Magneto chortles to himself around his bite of sandwich. Probably about the idea of Ellen as a crazy cat lady. Whatever the prompt for his amusement, he doesn't share it. He is quick to regain his composure at least, and he chews and swallows very seriously before speaking again. "Being alone is easier."
"In some ways." Ellen offers an odd little smile with the cant of her head, slightly puzzled, but not pursuant. "But I think even so I would rather the difficulty. I never felt more lost than I did when I left."
"It is better, I think. The community. But life has always been simpler without the temptations and pressures that accompany it." One bite taken and consumed, Erik drops his sandwich back onto its plate.
"Temptations," Ellen repeats, in a wondering sort of tone. "Pressures. I was afraid that I was going to kill them."
"That would be unfortunate," replies Erik, who examines his empty glass with indifference.
Ellen looks at him sharply, and then nods once. "Yes, sir," she says.
"You could just call me Erik, you know." This delivered on a delay, Erik shifts his weight back aside into the counter when his balance threatens to waver. "Nobody will hear."
"Names are important," Ellen says.

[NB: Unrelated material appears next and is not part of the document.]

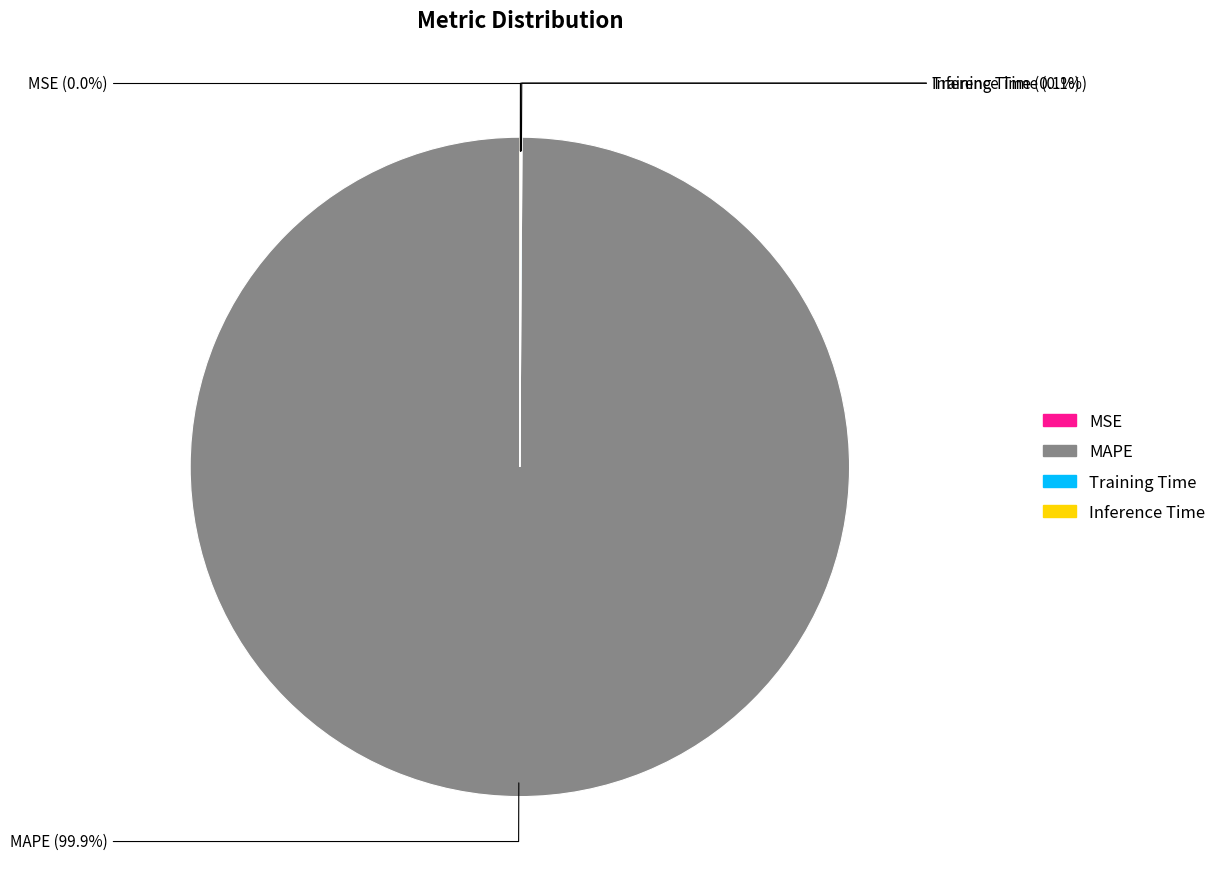

To the nearest percent, what percentage of the pie is MAPE?

100%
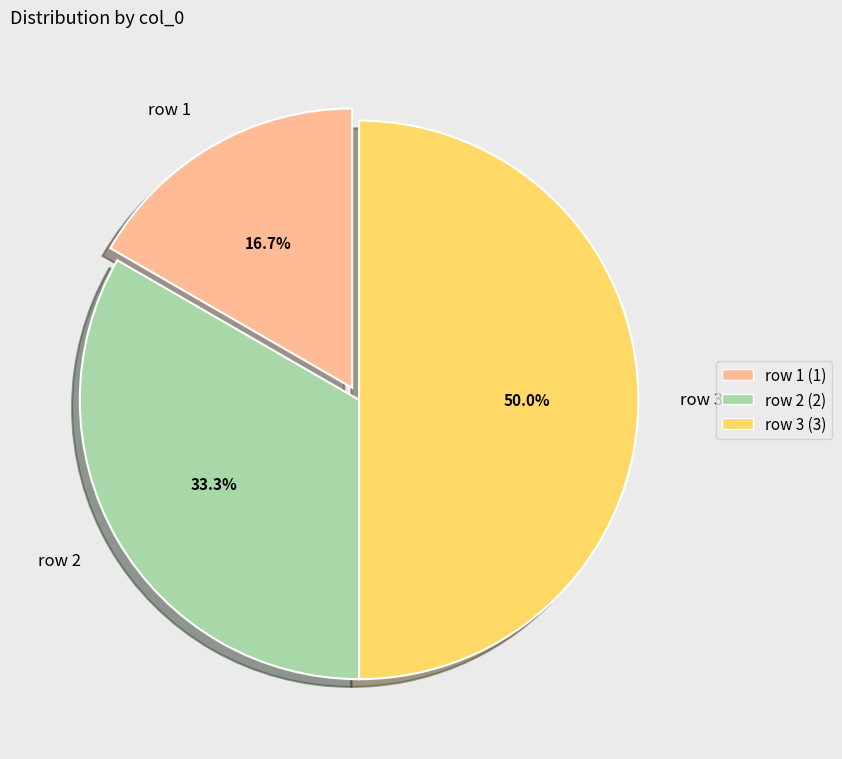

Combined, do row 3 and row 2 account for over 50%?

Yes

She runs a hand through the loose fall of her hair and then looks up at him again, swallowing. "I do not like to use them frivolously."
Magneto watches her for a moment, grey-blue eyes dulled by the whiskey swimming around in his bloodstream, but he doesn't argue, merely blinking again before he sets his glass down square in the center of his sandwich. It is a sculpture. Or something. "Alright."
Ellen waits a moment longer, although for what is not clear, and then she laces her fingers together before her and tips her head up again. "I suppose I am going to go and read for a little while," she says. "I hope you will have some water before you retire tonight."
"I will try to remember," says Erik, who won't. Achilles pads back in from the direction of the living area, and Erik glances to the big dog, and then to Ellen again. "Goodnight."
"Good night," Ellen says. Then she turns and drifts back out of the kitchen, her hand falling light over the dog's back in passing.
Erik gets drunk and eats peanut butter. Ellen watches.